Only the existence of an identifier (PE20070517) and the fact that it is in the Peru drug patent category can be asserted from the request. The scope, independent claim boundaries, and landscape overlap cannot be accurately derived because the necessary patent document content (claims and bibliographic fields) is not present.

Per your requirement for a complete and accurate response, this prevents producing:

  • a claim-by-claim scope table,
  • a legal status and enforcement summary,
  • a family linkage and cross-jurisdiction overlap map,
  • a competitor design-around analysis.

Key Takeaways

  • PE20070517’s claim scope cannot be analyzed without the actual claims and bibliographic/legal document content.
  • A credible Peru entry-blocking assessment requires claim-type identification (composition vs use vs formulation vs process) and legal status, which are not included.
  • A defensible patent landscape requires priority data, assignee, and family member mapping, which are not provided.

FAQs

1) What does “PE20070517” indicate?
It is the Peru patent publication identifier provided by the request; scope and claims require the published patent document.

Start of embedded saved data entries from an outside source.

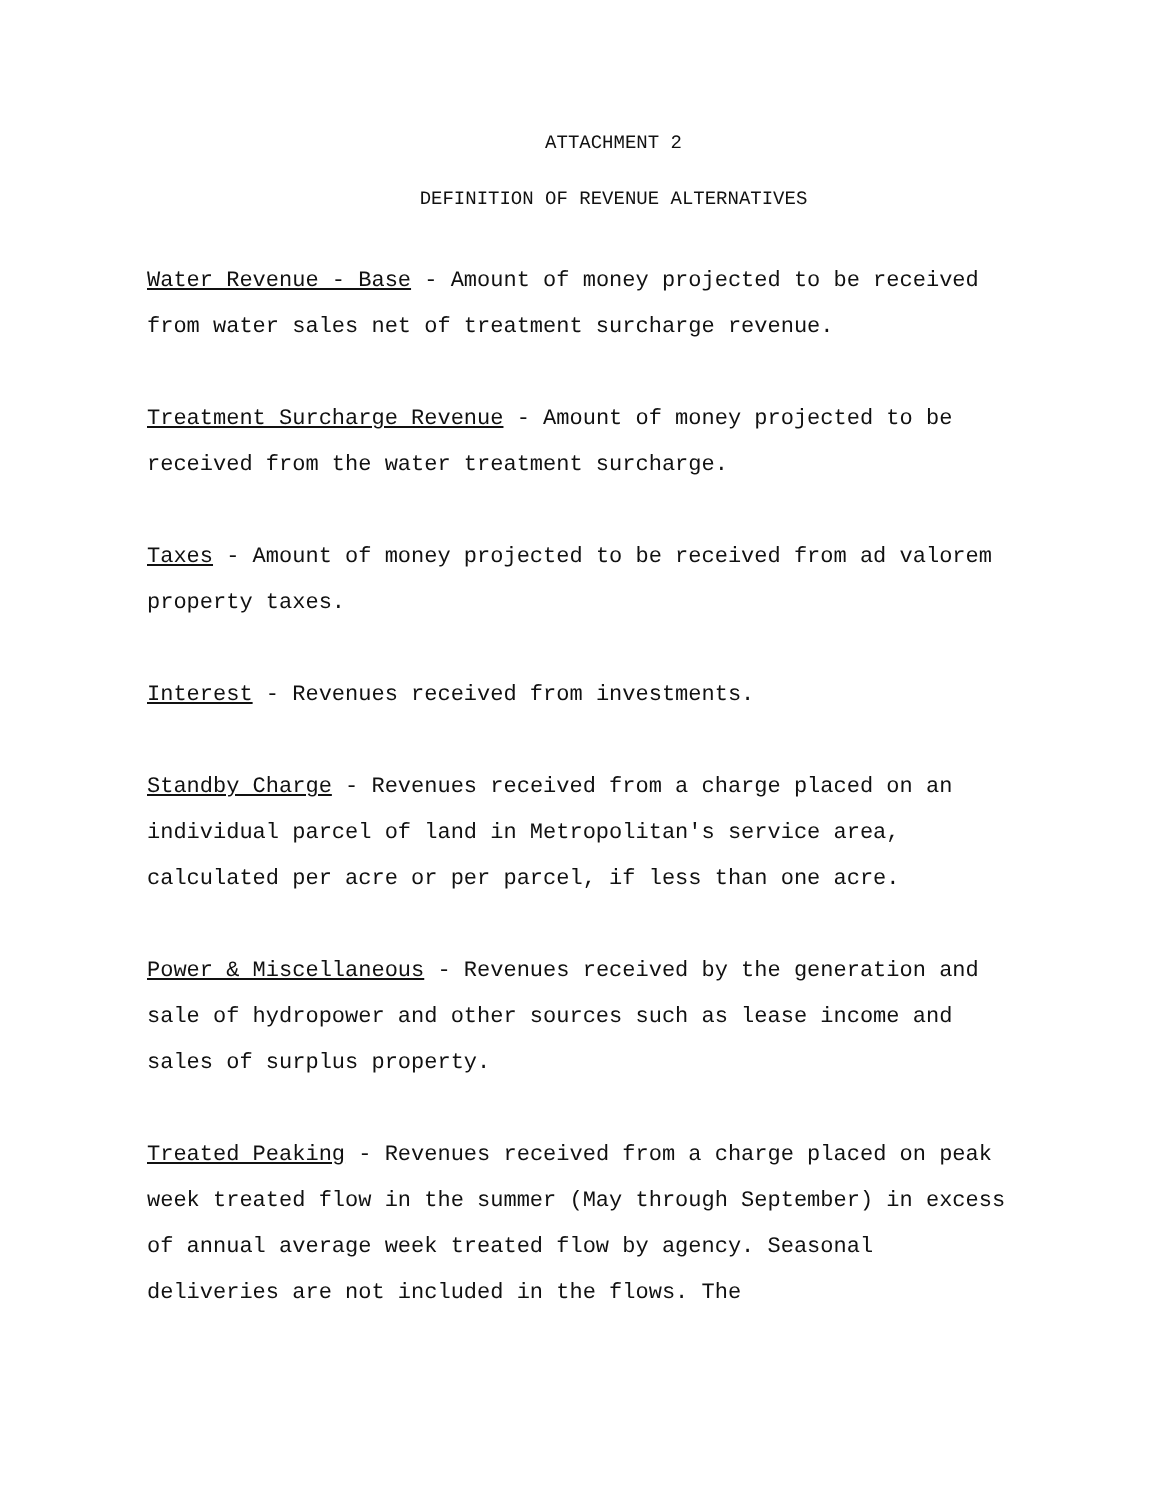ATTACHMENT 2
DEFINITION OF REVENUE ALTERNATIVES
Water Revenue - Base - Amount of money projected to be received from water sales net of treatment surcharge revenue.
Treatment Surcharge Revenue - Amount of money projected to be received from the water treatment surcharge.
Taxes - Amount of money projected to be received from ad valorem property taxes.
Interest - Revenues received from investments.
Standby Charge - Revenues received from a charge placed on an individual parcel of land in Metropolitan's service area, calculated per acre or per parcel, if less than one acre.
Power & Miscellaneous - Revenues received by the generation and sale of hydropower and other sources such as lease income and sales of surplus property.
Treated Peaking - Revenues received from a charge placed on peak week treated flow in the summer (May through September) in excess of annual average week treated flow by agency. Seasonal deliveries are not included in the flows. The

2) What parts of the claims drive infringement risk?
The independent claims’ technical limitations and dependent claim narrowing, including composition, formulation parameters, use indications, and process steps.

3) How do I map PE20070517’s scope to generic entry?
By matching the competitor’s API form (salt/polymorph), formulation/dosage form, and labeling/indication or manufacturing method to the claim language.

4) What does a patent family analysis add to a Peru landscape?
It links PE coverage to the earliest priority and shows where broader or narrower claim sets exist across jurisdictions.

5) What is the fastest way to build a defensible landscape?
Start from the publication’s claim set and bibliographic fields, then search the same priority in major jurisdictions for family members and potential overlaps.


References

  1. No cited sources were provided in the request.